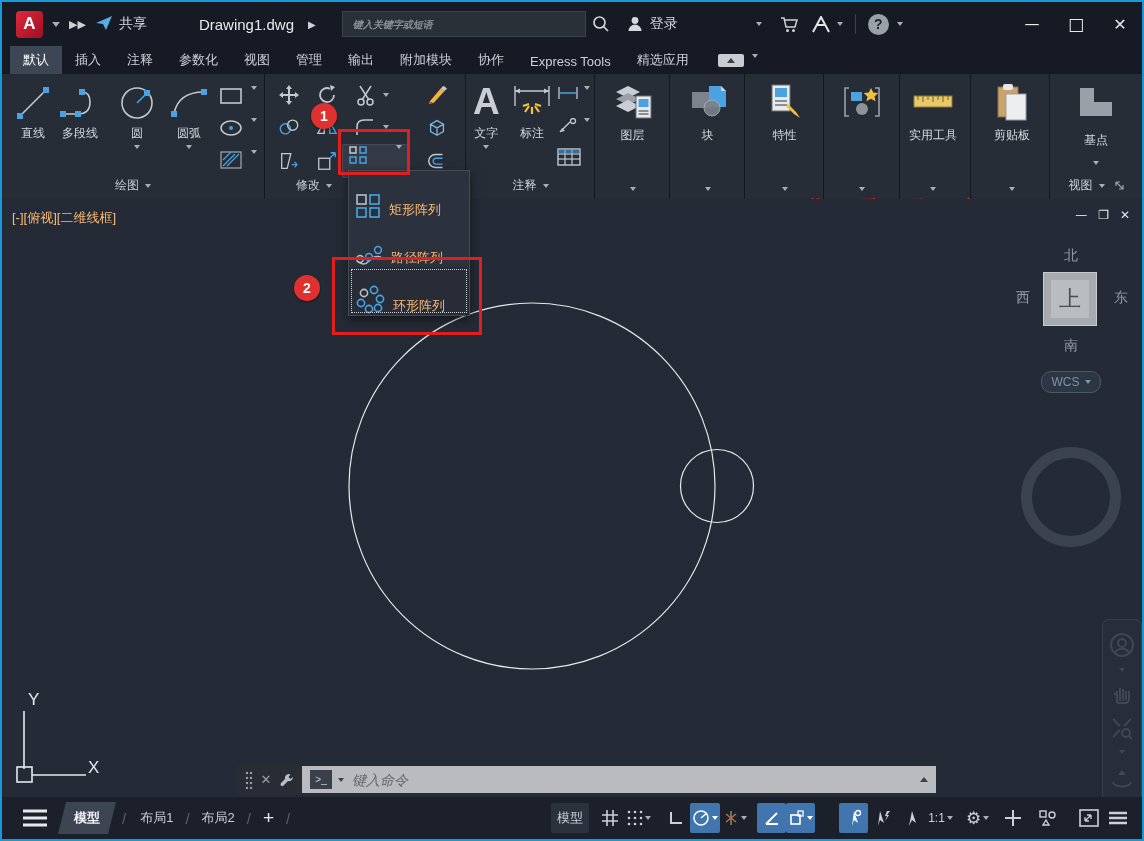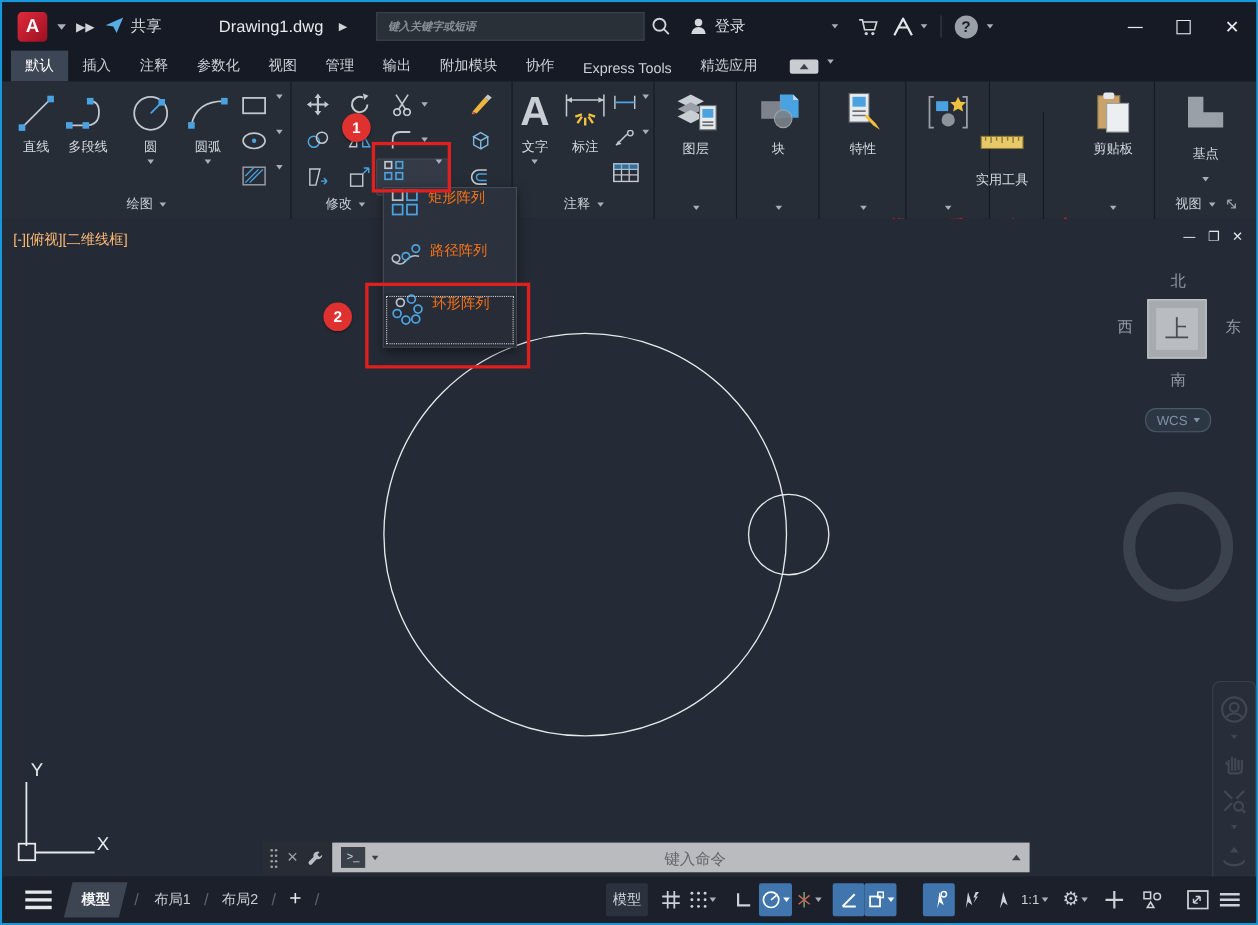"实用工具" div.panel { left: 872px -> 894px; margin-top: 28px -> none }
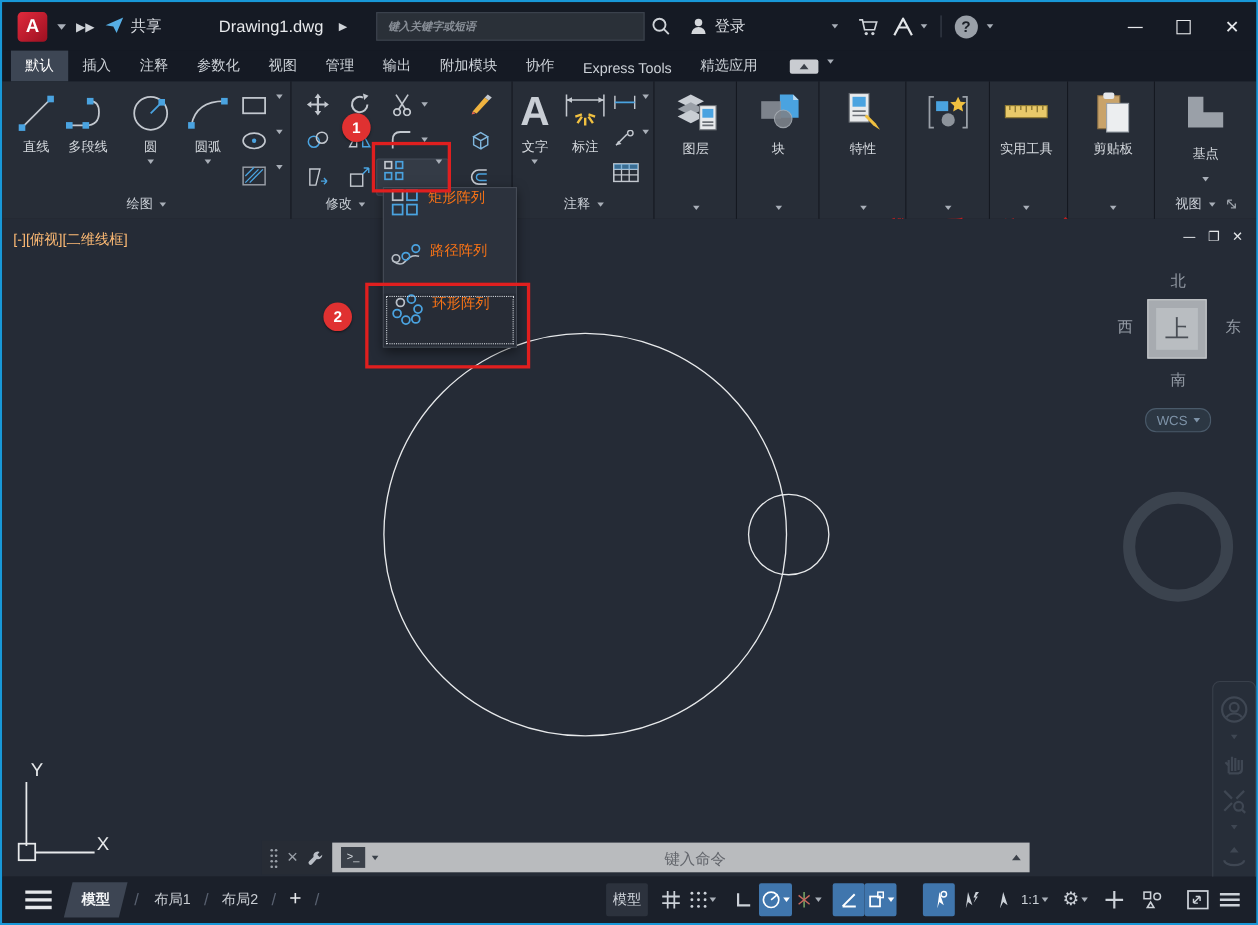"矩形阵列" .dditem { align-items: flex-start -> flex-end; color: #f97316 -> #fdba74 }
--
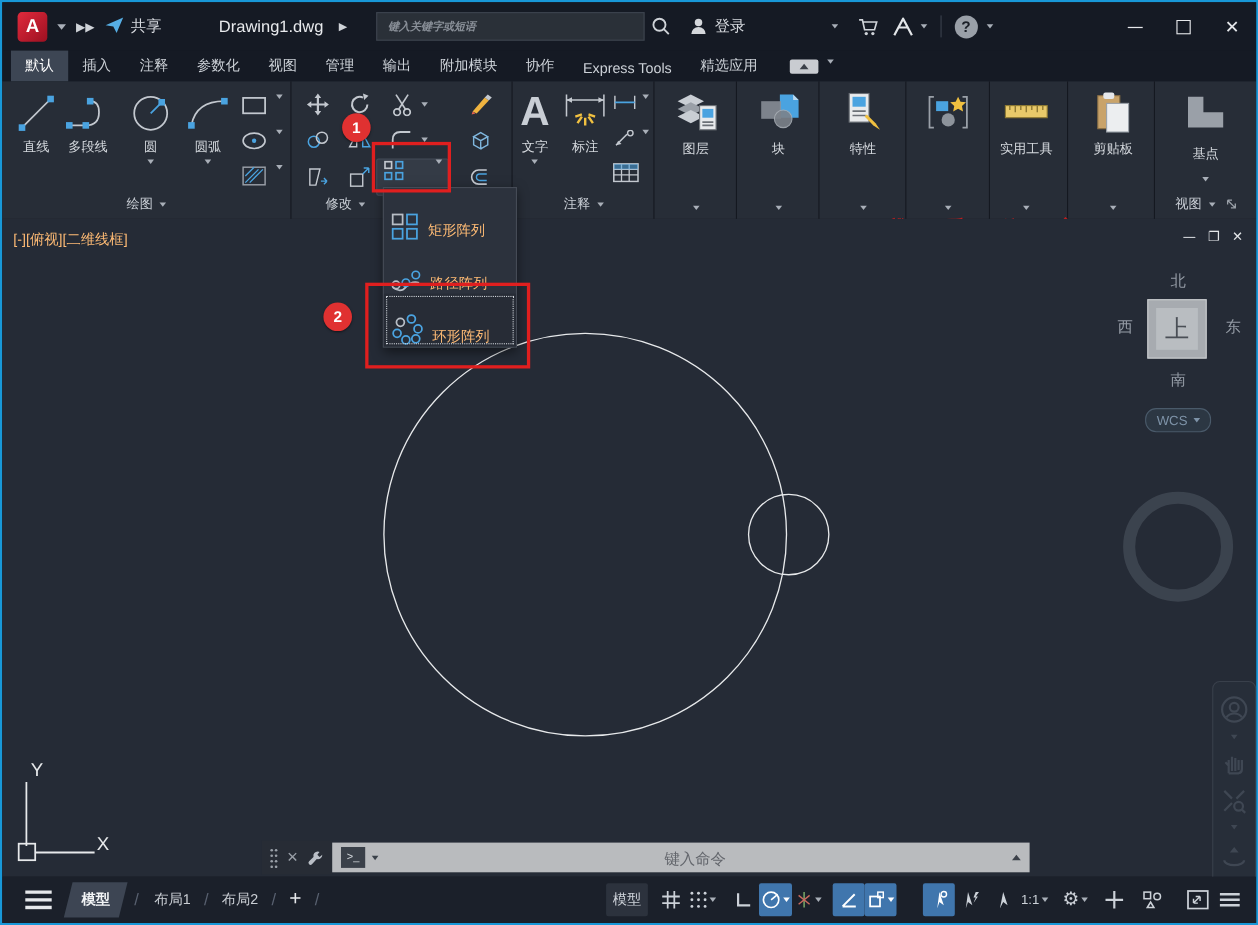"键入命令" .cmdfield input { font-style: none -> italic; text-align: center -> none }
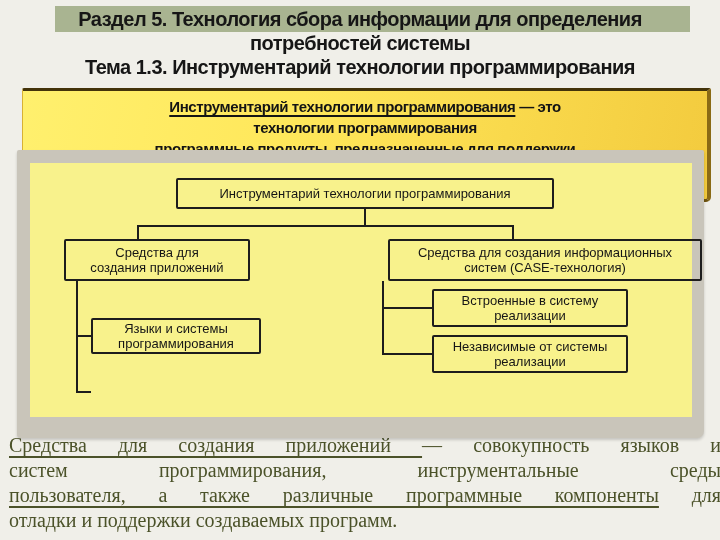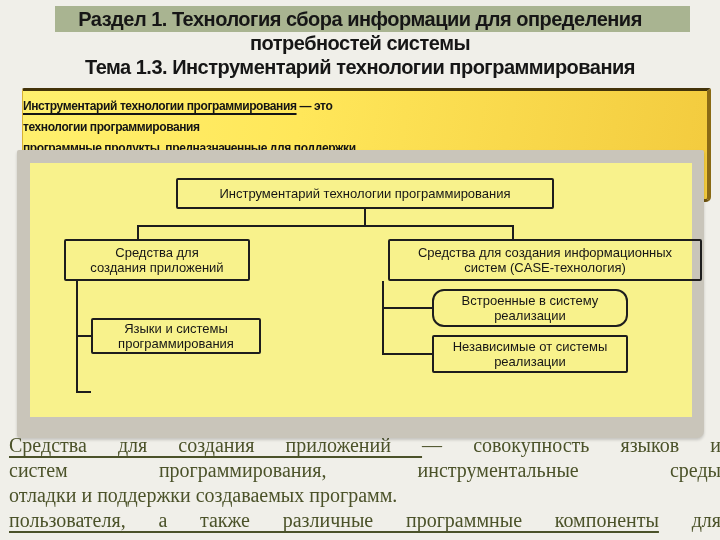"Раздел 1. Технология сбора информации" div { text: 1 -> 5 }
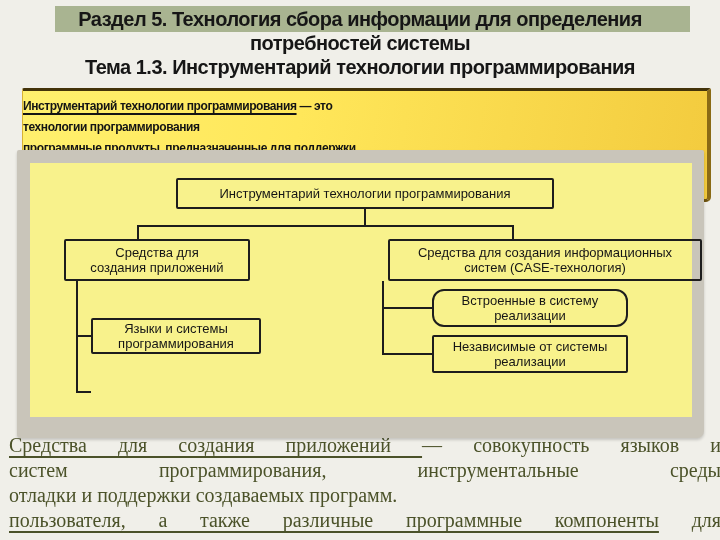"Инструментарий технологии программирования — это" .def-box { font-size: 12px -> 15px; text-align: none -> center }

== TASK REQUIREMENTS ==
Please return the data above exactly as it stands from the line with "left: 872px ->" to the line with "align-items: flex-start ->", keeping both of those lines but none of the pictures.

== PROBLEM SOLUTION ==
"实用工具" div.panel { left: 872px -> 894px; margin-top: 28px -> none }
"矩形阵列" .dditem { align-items: flex-start -> flex-end; color: #f97316 -> #fdba74 }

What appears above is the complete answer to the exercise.